I see where you're "coming from" mate.

So far as "analysis" is concerned, please refer back to: "We acquire the secrets that other countries don't want us to know... we are not all-knowing specialists in what's going to happen next month or next year.".... I don't believe the UK intelligence agencies are very strong when it comes to analysis of any data. Preferring to merely "hoover it all up" and send it on to Langley or wherever for further processing.

You may have heard the following saying: "Only dumb westerners try to eat noodle-soup with chopsticks". :ok:

Ancient Observer
7th Nov 2013, 17:06
If the poor old Brits spend 2bn sterling, I hate to think what the USA spends.

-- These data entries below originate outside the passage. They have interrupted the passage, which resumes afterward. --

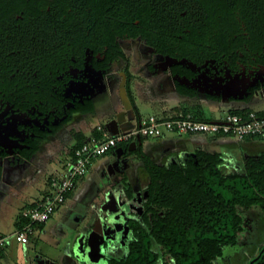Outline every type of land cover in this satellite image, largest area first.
<instances>
[{"label": "flooded vegetation", "instance_id": "1", "mask_svg": "<svg viewBox=\"0 0 264 264\" xmlns=\"http://www.w3.org/2000/svg\"><path fill=\"white\" fill-rule=\"evenodd\" d=\"M192 6L161 34L138 20L114 25L84 0H0V170L6 160L30 161L41 142L76 115L112 111L107 122L118 116L129 121L139 112L133 90L139 76L151 81L156 94L173 93L195 104L264 97V0H200ZM121 101L132 109L116 110ZM129 146L111 149L69 201L66 221L76 219L81 227L77 264H122L140 228L150 236L151 264H174L152 235L168 209L150 200L152 179L138 155L145 151L142 141ZM201 148L225 157L205 145L166 161L145 152L170 166L186 164ZM133 158L145 176L134 174ZM99 196H105L103 208L116 210L107 219L96 212L86 222L88 204ZM130 205L140 212L128 211ZM236 244L226 245L217 261L224 262ZM93 248L96 258L89 254Z\"/></svg>", "mask_w": 264, "mask_h": 264}, {"label": "trees", "instance_id": "2", "mask_svg": "<svg viewBox=\"0 0 264 264\" xmlns=\"http://www.w3.org/2000/svg\"><path fill=\"white\" fill-rule=\"evenodd\" d=\"M198 1L84 0L87 7L92 6L89 8L114 25L138 20L140 26L149 25L161 34L181 16V11L190 14ZM94 133L99 134L96 128ZM75 135L77 145L84 138L80 132ZM138 155L152 179L150 200L165 205L169 212L165 219L155 221L152 235L165 245L174 264H216L224 247L235 244L243 229L239 208L257 207L264 215V150L243 156L241 168L230 172L223 171L224 158L217 149H196L184 165L155 163L141 148ZM21 222L19 218L17 225ZM137 236L138 243L122 264L154 262L149 233L140 228ZM252 264H264V250Z\"/></svg>", "mask_w": 264, "mask_h": 264}, {"label": "rangeland", "instance_id": "3", "mask_svg": "<svg viewBox=\"0 0 264 264\" xmlns=\"http://www.w3.org/2000/svg\"><path fill=\"white\" fill-rule=\"evenodd\" d=\"M134 66H139L141 63L134 58ZM151 81L139 76L133 84V90L142 117H148L151 114L164 115V107H169L180 104V99L176 94L164 93L156 94L155 90L151 88ZM167 102V104H166ZM116 110L122 109L129 112L131 105L121 101L116 104ZM188 102L187 106L193 109H186L190 114L213 118L225 113L228 109H232L230 104H213L210 102H203L202 104ZM251 108H264V97L250 100L248 104ZM215 108H212L214 107ZM196 107V108H195ZM219 107V108H218ZM172 111V110H171ZM114 113L112 111L104 112L94 116L91 122L86 116L76 115L75 119L66 124L56 135L49 137L47 140L41 142L39 150L36 151L30 161L6 160L3 167L6 170L4 179L6 180V188L8 189L3 199L0 201V210L2 211L4 225L2 230L4 235L13 232L17 228V219L21 218L22 208L29 204L35 198L48 189V177L52 172L62 171L67 161V150L74 141V133L77 130L89 131L92 123L105 125ZM134 121L135 118H131ZM169 142L155 143L152 148L148 149L150 154H154L155 160H168L173 155L178 156L184 150H195L196 146L203 142L199 140H191L190 138L206 139L205 135H190L188 133L180 132H166ZM178 139V140H177ZM190 139V140H189ZM232 142H220L218 145L223 150L222 154L225 156L221 164L223 171L230 172L239 170L241 168V159L245 155L255 154L264 149V138L256 137L255 141L259 145L241 143L235 138L226 139ZM155 136L145 137V143H154ZM217 143V142H216ZM208 144V143H206ZM213 144V143H212ZM215 144V143H214ZM108 153L98 157L92 162L91 168L87 171L83 178H81L77 185L76 193L82 189L83 183L90 179L93 169L102 164L106 159ZM134 163V174L137 176H145V171L142 169L141 162L138 158L132 159ZM10 163V165L8 164ZM1 171V170H0ZM81 188V189H80ZM100 198V196H99ZM96 198L89 202L86 222L93 219L96 212L107 217L109 213L116 210L114 208H103L101 202L105 201L103 198ZM63 205L59 206L53 215L43 224L36 225L34 233L31 235L29 243L23 245V251L17 249L16 244L19 242L11 237L7 242L9 246L5 250L3 258L0 260L1 264H61L64 259L74 257L73 250L67 251V245L78 240L77 234L81 233L80 225L75 224L76 219L67 220L61 218ZM129 210H137L140 212V207L127 206ZM240 214L243 216V229L238 232L237 244L227 250V255L224 262L217 261V264H248L251 257L256 254L258 249L264 243V215L257 207H250L247 209L239 208ZM77 231V232H76ZM3 235V234H2ZM11 244V245H10ZM21 245V244H19ZM18 245V247H19ZM76 259V258H75Z\"/></svg>", "mask_w": 264, "mask_h": 264}, {"label": "built area", "instance_id": "4", "mask_svg": "<svg viewBox=\"0 0 264 264\" xmlns=\"http://www.w3.org/2000/svg\"><path fill=\"white\" fill-rule=\"evenodd\" d=\"M98 135H90L67 151V161L62 171L52 172L48 177V189L21 210V224L8 235L0 236V247L14 237L20 244L31 240L36 225L45 223L65 202L78 181L87 173L92 162L108 153L118 144L129 143L138 137H159L167 131L203 134L210 138L219 136L244 140L246 137H264V109H228L225 113L202 118L190 113L151 114L119 125L111 132L106 124L96 125Z\"/></svg>", "mask_w": 264, "mask_h": 264}, {"label": "crops", "instance_id": "5", "mask_svg": "<svg viewBox=\"0 0 264 264\" xmlns=\"http://www.w3.org/2000/svg\"><path fill=\"white\" fill-rule=\"evenodd\" d=\"M255 99H258V97H254V98H252L251 100H255ZM249 101L250 100H245V101H242V102H236V103H213V104H219V105H223V104H230V106H232V110L234 109H240V108H243V109H245V110H247V109H254V108H251L248 104H249ZM181 103H183V106L182 107H180V106H178L177 104L176 105H174V106H172L171 108H170V110L168 109L169 107H164V111L166 112V114H172V113H178V112H183V113H189L186 109H193V107H189V106H187V104H188V102H184V101H180V104ZM166 104H167V102H166ZM200 104H202V103H200ZM137 106H138V104H137ZM197 106H199L198 104L196 105V107ZM195 107V108H196ZM212 108H215V106L214 107H212ZM219 108V107H218ZM260 109H264V108H257V109H255V110H260ZM138 110H139V108H138ZM172 110V111H171ZM101 115V114H100ZM165 115V114H164ZM141 116V114H140V110H139V112H138V114L136 115V116H133L135 119H137V118H139ZM196 116V115H195ZM133 117H130V119H129V121L130 122H133V121H131L132 119L131 118H133ZM199 117V116H198ZM93 118L94 117H88V119H90L91 120V122L93 121ZM116 118V117H115ZM202 118H204V117H202ZM129 121H127V122H129ZM135 121V120H134ZM96 125H98V123H92V127H91V129L89 130V131H82V130H77V132H80V133H82L83 134V138H86V137H88V136H90V135H96L94 132H95V128H96ZM96 131H97V129H96ZM98 132V131H97ZM76 133V132H75ZM75 133H74V141H73V144H71V146H70V148L68 149V150H70L73 146H75V143H77V138H76V135H75ZM190 135H203V134H190ZM205 137H206V139L204 138V139H200V138H190L191 140H194V139H196V140H199V141H201V142H203L202 144H200V145H205V146H208V147H210V148H219L222 152H223V150L220 148V146L218 145L220 142H232V141H228V140H226V139H230V138H233V137H228V136H219V137H215V138H210V137H208V136H206L205 135ZM262 138H264V137H262ZM189 139V140H190ZM236 139V138H235ZM255 139H256V137H246L244 140H238V139H236V141H240L241 143H248V144H255V145H258L257 143H256V141H255ZM178 140V139H177ZM131 141H133V140H131ZM130 141V142H131ZM158 141H160V142H169V141H176V140H170L169 138H167V136H166V133H164L162 136H159V137H156V141L154 142V143H149V144H146L145 143V137L144 138H142V146H143V149L147 152V153H149L148 152V149L149 148H152V147H154L155 145V143H158L159 144V142ZM129 142V143H130ZM217 142V143H216ZM129 143H127V144H129ZM206 143H208V144H206ZM213 143V144H212ZM215 143V144H214ZM154 145V146H153ZM259 146V145H258ZM196 147H198V146H196ZM67 150V151H68ZM264 150V149H263ZM92 165V164H91ZM91 165H90V167H89V169L91 168ZM98 166V165H97ZM96 166V167H97ZM95 167V168H96ZM94 168V169H95ZM3 169H5L4 167H3ZM3 169H1V171H0V200L1 199H3L4 197H5V195H6V193L5 192H7V190L9 189H7L5 186H6V180L4 179V175H5V172H6V170H3ZM88 169V170H89ZM5 171V172H4ZM83 178V177H82ZM86 182V181H85ZM77 187H78V185H76V187H75V189L68 195V197H67V199L65 200V202L64 203H62L61 205H63V211H62V214H61V218H63V219H66L67 218V215H68V211L70 210V203H69V201H71V199L72 198H74L75 197V195H76V189H77ZM81 189V188H80ZM36 199V198H35ZM34 199V200H35ZM34 200H32L31 202H33ZM1 202V201H0ZM60 205V206H61ZM17 221H18V219H17ZM3 225H4V222H3V216H2V211L0 210V236H2V234L4 235V231L2 230V227H3ZM17 227H18V225H17ZM12 233V232H11ZM11 233H8V234H11ZM7 235V234H6ZM10 239V238H9ZM8 239V240H9ZM9 243L10 242H6V244H5V246H2V247H0V260L3 258V255H4V253H5V250L7 249V247L9 246ZM20 244V243H19ZM18 244V245H19ZM11 245V244H10ZM18 245L16 244V246H14V247H16L17 249H19V251L20 252H22L23 251V245H25V244H21V245H19V247H18ZM66 249H68L67 251H70V250H73V252H75L77 255L81 252V250H80V242L79 241H75V242H73V243H71L70 245H67V248ZM1 263H3V262H1L0 261V264ZM61 264H77V260L74 258V257H68V259H64L63 260V262L61 263Z\"/></svg>", "mask_w": 264, "mask_h": 264}, {"label": "water", "instance_id": "6", "mask_svg": "<svg viewBox=\"0 0 264 264\" xmlns=\"http://www.w3.org/2000/svg\"><path fill=\"white\" fill-rule=\"evenodd\" d=\"M123 122L126 123V121L120 119L119 116H118V117L113 118V119L109 120L108 122H106V126L109 128V130H110L111 132H117V131H118V127H119V125H123ZM136 141L141 142L142 140H141L140 137H138L136 140L131 141V142H130V146H129L130 149L132 148L131 145L136 144ZM120 150H121V147H119V148L116 149V151H118L119 153H120ZM263 250H264V246L260 249L259 253H258L256 256H254V257L249 261V264H252V263H253V262H254V261L260 256V254L262 253ZM89 254H90L93 258H96L95 255H98V254L96 253V250H95L94 248L91 249V251L89 252ZM97 257H98V256H97Z\"/></svg>", "mask_w": 264, "mask_h": 264}]
</instances>
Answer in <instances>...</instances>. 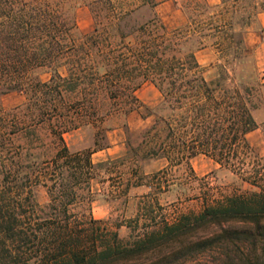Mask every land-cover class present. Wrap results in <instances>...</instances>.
Listing matches in <instances>:
<instances>
[{
	"label": "trees",
	"instance_id": "1",
	"mask_svg": "<svg viewBox=\"0 0 264 264\" xmlns=\"http://www.w3.org/2000/svg\"><path fill=\"white\" fill-rule=\"evenodd\" d=\"M83 2L95 20L79 34L74 11ZM161 2L0 0V99L26 95L21 106L0 107V264H205L212 254L220 264L238 258L260 264L244 255L264 236V166L250 163L247 139L259 127L258 89L230 81L226 70L207 78L197 57L207 46L201 40L207 23L192 15L171 25L157 11ZM187 7L204 14L210 5L188 1ZM232 27L228 21L215 27L222 53L243 47ZM194 35L200 40L187 50ZM39 69L50 70V78L42 80ZM146 81L171 110L143 132L148 155L182 163L205 153L244 170L258 189L205 202L173 220L150 203L128 221L131 234L124 238L91 212L92 183L115 159L95 162L90 150L72 151L65 134L113 113L130 114ZM103 97L109 107L101 113ZM138 146L126 156L138 154ZM36 186L47 189V203L38 201Z\"/></svg>",
	"mask_w": 264,
	"mask_h": 264
},
{
	"label": "rangeland",
	"instance_id": "2",
	"mask_svg": "<svg viewBox=\"0 0 264 264\" xmlns=\"http://www.w3.org/2000/svg\"><path fill=\"white\" fill-rule=\"evenodd\" d=\"M80 0H69L75 4ZM192 4L205 0H168L159 7L158 13L167 23L180 25L194 16L197 21L207 23L205 33L201 38L207 44L198 52L199 61L207 78H217L220 73L227 72L230 81L253 85L258 89L255 101L257 107L253 113L259 127L247 135L252 148L250 163L264 166V83L261 80L264 59L256 48L236 46L222 53L216 42L218 37L215 27L224 22L233 23L232 33L236 40L240 39L246 28L254 21L259 9L264 8V0H226L216 6H210L199 14ZM203 9V8H202ZM194 12V13H193ZM79 34L90 31L94 26V15L87 3L77 5L75 11ZM146 15L152 12L147 10ZM187 44V50L197 46L200 35H194ZM231 41V40H230ZM224 57L220 59V56ZM260 55L261 58L258 56ZM38 75L42 80H48L51 72L48 69H39ZM139 102L128 115L113 113L98 123V125L82 126L65 134L67 144L72 151H92L95 162L115 159L111 164L102 168L92 183L91 212L94 218L103 221V225L112 230H118L121 237L129 238L131 231L127 226L142 207L150 203H158V214L170 220L179 214L202 210L205 202H212L225 195L258 188L244 179V170L231 166H224L205 153H198L195 157L182 163L169 162L165 158L152 157L147 154V144L143 141V132L155 123L160 116H167L171 110L162 102V94L158 86L152 81L144 82L137 90ZM26 101L22 92H13L0 99V107L10 111L21 106ZM102 99L104 113L109 104ZM163 125V124H162ZM161 125V126H162ZM160 126V127H161ZM39 133L50 141L49 129L45 125L38 127ZM138 154L127 155L130 146L139 147ZM246 165L245 170H251ZM38 201L45 204L49 200L47 189L43 186L34 188ZM77 213H85L82 207H77ZM259 263L264 264V236L260 235L257 247L247 251ZM205 264H220L215 255H208ZM199 264V263H193ZM223 264H244L240 258Z\"/></svg>",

Nice piece in the paper recently about Brazil admitting to spying on USA.

SilsoeSid
7th Nov 2013, 17:18
Considering this countries welfare expenditure is greater than that of the military, NHS & education combined

2 billion wouldn't even cover the cost of the motability scam, sorry scheme.

What does the government spend its money on? | Economics Help (http://www.economicshelp.org/blog/142/economics/what-does-the-government-spend-its-money-on/)

radeng
7th Nov 2013, 19:08
Nice article in the latest IEEE Spectrum magazine on steganography and how to hide secret emails by various methods.

Meanwhile we hear that because of Snowden's revelations, AQ have changed their communications. They must be pretty goddamn thick if they hadn't realised how insecure most systems are, and figured that by using the internet, it's easy to overload the security guys with trash while an alternative system stays secure.

The clandestine radio operators dropped in Yugoslavia in WW2 were sent to buy two copies of a paper back novel of their choice in Cairo. One went with them and the other stayed behind....This became their code book with a coding system committed to memory.....having several different paper back novels increased the security if they were captured. A variant of that wouldn't be that easy to crack even today with super computers.